- _What the task requires_:
Extract every line from the first one below down to the line containing "Between 4938 and", both ends included, and reproduce each verbatim.

- _Material for the task_:
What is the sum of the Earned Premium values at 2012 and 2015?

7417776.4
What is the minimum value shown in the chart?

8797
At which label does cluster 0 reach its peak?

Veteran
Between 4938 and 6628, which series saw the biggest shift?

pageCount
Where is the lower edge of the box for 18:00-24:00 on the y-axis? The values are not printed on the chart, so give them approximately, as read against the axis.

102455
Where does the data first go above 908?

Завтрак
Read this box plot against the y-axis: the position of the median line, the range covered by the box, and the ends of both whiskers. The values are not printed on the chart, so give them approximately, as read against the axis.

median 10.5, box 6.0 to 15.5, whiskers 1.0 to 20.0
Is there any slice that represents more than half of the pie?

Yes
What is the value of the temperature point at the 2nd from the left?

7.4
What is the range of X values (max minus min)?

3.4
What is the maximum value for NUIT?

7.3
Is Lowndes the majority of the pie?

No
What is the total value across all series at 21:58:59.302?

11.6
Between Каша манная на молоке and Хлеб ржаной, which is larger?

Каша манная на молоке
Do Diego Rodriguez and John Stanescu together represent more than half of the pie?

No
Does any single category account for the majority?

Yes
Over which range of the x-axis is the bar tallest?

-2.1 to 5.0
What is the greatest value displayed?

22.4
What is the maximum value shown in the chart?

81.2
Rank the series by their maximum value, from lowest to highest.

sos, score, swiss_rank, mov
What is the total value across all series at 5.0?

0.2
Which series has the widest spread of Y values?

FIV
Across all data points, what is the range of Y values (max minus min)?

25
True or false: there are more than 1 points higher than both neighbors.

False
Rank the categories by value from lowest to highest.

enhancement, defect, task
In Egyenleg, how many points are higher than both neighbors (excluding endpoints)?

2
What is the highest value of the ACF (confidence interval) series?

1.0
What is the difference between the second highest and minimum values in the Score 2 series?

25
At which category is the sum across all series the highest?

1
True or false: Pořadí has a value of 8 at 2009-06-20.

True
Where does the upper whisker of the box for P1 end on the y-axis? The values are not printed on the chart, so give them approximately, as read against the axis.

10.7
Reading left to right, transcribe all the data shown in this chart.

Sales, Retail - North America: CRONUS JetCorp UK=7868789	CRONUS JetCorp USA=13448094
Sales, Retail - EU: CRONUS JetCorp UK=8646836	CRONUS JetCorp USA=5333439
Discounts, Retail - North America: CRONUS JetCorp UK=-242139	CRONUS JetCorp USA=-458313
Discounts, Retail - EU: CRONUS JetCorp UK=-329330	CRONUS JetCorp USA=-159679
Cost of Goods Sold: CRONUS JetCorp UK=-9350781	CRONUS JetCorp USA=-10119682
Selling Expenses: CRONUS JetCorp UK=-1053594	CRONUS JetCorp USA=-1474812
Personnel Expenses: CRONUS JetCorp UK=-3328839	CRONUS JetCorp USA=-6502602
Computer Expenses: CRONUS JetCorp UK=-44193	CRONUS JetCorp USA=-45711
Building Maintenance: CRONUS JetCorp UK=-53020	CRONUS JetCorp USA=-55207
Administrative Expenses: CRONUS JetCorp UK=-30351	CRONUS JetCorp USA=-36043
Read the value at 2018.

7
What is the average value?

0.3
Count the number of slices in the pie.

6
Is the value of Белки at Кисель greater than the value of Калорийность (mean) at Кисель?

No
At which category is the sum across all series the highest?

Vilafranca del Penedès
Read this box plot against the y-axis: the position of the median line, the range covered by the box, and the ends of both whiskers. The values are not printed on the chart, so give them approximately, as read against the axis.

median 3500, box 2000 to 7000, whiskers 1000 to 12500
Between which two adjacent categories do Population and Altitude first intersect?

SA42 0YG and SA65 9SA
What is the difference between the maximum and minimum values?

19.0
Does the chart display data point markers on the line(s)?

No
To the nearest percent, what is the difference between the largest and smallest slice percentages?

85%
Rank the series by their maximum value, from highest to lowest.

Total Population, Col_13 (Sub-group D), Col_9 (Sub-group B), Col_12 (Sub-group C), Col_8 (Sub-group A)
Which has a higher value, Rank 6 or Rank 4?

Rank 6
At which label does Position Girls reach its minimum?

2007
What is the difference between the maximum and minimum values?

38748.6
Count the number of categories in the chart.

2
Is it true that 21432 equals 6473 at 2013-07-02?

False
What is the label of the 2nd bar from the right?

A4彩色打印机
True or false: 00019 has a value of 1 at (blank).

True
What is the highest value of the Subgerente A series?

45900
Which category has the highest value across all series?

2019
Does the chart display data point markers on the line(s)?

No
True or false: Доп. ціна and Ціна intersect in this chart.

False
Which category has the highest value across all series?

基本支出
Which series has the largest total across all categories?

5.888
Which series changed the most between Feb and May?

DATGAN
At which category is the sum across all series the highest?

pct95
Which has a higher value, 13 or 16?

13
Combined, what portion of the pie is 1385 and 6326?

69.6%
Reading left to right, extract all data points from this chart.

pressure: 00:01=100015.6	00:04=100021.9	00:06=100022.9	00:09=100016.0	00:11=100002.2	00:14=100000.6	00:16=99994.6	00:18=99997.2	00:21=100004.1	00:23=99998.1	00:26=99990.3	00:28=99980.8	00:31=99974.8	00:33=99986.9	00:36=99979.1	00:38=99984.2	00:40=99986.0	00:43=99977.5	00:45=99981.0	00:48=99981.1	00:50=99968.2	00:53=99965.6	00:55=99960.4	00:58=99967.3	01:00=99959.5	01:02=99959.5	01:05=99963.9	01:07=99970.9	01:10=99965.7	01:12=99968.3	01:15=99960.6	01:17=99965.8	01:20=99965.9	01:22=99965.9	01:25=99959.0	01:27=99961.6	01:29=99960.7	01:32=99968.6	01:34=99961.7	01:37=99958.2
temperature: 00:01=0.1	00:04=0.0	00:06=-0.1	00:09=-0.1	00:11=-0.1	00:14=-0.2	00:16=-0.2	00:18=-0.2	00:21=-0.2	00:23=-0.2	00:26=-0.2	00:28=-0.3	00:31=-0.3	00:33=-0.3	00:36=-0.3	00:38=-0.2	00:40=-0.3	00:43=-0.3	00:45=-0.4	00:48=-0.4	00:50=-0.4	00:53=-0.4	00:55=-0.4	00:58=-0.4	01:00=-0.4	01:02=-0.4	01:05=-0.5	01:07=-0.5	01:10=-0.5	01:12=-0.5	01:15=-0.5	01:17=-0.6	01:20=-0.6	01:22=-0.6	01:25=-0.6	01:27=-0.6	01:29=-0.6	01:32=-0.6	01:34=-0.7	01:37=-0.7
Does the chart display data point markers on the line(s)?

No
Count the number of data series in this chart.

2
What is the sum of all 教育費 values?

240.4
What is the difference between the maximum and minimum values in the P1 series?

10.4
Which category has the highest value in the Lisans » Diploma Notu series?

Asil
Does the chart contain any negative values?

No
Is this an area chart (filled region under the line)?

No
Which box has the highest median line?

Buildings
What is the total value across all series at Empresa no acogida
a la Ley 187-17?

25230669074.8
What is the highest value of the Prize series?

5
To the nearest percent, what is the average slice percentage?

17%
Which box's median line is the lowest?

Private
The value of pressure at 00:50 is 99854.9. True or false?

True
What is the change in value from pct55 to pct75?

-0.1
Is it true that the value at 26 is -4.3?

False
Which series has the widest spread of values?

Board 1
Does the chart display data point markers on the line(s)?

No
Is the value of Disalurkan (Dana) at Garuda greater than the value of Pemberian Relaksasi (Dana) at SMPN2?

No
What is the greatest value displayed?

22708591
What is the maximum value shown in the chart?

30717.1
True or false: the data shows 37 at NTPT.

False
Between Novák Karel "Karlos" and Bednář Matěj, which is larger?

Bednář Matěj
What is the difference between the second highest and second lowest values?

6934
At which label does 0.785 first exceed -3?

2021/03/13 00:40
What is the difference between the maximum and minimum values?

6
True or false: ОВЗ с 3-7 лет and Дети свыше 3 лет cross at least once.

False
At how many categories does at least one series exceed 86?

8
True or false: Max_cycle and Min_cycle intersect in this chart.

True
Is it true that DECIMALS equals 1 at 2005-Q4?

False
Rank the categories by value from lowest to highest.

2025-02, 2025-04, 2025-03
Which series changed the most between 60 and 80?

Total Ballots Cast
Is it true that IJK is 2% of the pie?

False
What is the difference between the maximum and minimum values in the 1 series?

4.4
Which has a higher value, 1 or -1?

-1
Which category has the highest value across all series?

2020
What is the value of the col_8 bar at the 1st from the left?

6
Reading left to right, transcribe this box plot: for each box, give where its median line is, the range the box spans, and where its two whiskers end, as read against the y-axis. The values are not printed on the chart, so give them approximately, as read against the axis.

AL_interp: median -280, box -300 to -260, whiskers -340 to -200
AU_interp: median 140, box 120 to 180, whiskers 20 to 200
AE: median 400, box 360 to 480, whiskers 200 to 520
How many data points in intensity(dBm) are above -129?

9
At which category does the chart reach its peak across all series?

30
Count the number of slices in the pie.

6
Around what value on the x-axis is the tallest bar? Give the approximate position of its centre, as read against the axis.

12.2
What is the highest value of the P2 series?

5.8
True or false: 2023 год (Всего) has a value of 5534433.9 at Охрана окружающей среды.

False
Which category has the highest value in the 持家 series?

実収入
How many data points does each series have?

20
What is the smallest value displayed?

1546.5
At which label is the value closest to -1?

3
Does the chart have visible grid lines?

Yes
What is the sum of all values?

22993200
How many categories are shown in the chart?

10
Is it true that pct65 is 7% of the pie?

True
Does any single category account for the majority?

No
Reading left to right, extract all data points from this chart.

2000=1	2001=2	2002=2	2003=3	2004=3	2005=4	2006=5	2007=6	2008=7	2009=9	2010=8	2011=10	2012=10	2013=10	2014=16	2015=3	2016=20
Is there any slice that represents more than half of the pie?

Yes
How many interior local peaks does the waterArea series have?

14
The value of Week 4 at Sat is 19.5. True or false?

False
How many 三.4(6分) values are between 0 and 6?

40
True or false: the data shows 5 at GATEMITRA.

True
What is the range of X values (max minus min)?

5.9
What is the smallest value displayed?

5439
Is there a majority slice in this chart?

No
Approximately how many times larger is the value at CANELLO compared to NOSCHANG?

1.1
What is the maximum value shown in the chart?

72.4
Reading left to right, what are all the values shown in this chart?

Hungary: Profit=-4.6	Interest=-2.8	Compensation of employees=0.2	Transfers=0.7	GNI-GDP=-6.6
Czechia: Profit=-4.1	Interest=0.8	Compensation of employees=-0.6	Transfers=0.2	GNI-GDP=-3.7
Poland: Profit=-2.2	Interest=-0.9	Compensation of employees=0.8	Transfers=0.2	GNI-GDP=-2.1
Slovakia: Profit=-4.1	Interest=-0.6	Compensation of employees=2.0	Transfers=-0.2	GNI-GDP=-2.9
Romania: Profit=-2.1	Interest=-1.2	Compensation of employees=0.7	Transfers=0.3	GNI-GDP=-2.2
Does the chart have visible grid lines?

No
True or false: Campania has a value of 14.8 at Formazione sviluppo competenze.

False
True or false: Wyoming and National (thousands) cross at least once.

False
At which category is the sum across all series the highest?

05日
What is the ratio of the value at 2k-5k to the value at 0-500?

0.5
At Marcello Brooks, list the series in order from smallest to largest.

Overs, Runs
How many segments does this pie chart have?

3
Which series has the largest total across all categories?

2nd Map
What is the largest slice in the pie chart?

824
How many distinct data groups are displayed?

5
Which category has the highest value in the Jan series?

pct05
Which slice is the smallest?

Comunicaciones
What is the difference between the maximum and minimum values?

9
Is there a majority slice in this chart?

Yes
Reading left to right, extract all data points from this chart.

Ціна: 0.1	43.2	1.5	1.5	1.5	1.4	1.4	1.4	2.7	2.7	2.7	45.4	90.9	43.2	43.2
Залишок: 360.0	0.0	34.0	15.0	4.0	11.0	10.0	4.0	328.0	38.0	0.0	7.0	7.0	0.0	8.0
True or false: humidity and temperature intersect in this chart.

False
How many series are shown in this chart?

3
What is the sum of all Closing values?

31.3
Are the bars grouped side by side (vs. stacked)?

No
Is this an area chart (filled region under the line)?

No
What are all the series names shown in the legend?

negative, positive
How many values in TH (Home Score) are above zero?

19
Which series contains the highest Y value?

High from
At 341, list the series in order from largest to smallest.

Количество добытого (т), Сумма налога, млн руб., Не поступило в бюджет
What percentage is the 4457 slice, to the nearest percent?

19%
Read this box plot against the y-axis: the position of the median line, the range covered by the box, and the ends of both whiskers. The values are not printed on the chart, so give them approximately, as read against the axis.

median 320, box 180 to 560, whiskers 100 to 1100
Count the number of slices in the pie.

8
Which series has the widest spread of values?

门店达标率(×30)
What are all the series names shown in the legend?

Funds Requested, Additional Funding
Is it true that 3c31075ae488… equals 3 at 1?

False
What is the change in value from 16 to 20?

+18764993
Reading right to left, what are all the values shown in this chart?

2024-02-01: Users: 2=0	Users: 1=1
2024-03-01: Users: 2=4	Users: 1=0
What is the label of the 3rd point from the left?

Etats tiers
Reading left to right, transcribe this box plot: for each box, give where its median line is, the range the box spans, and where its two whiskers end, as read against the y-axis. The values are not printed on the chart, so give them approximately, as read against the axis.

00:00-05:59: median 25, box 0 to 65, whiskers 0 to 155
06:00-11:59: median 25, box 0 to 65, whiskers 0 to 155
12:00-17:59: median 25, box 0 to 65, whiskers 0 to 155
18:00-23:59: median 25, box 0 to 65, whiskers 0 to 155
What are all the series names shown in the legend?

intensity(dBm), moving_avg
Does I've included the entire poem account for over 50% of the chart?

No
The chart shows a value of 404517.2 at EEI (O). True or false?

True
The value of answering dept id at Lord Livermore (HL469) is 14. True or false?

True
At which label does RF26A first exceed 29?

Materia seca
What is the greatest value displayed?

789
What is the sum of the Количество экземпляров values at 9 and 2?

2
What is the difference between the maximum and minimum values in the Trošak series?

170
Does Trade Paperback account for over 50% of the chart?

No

- _Response to the exercise_:
What is the sum of the Earned Premium values at 2012 and 2015?

7417776.4
What is the minimum value shown in the chart?

8797
At which label does cluster 0 reach its peak?

Veteran
Between 4938 and 6628, which series saw the biggest shift?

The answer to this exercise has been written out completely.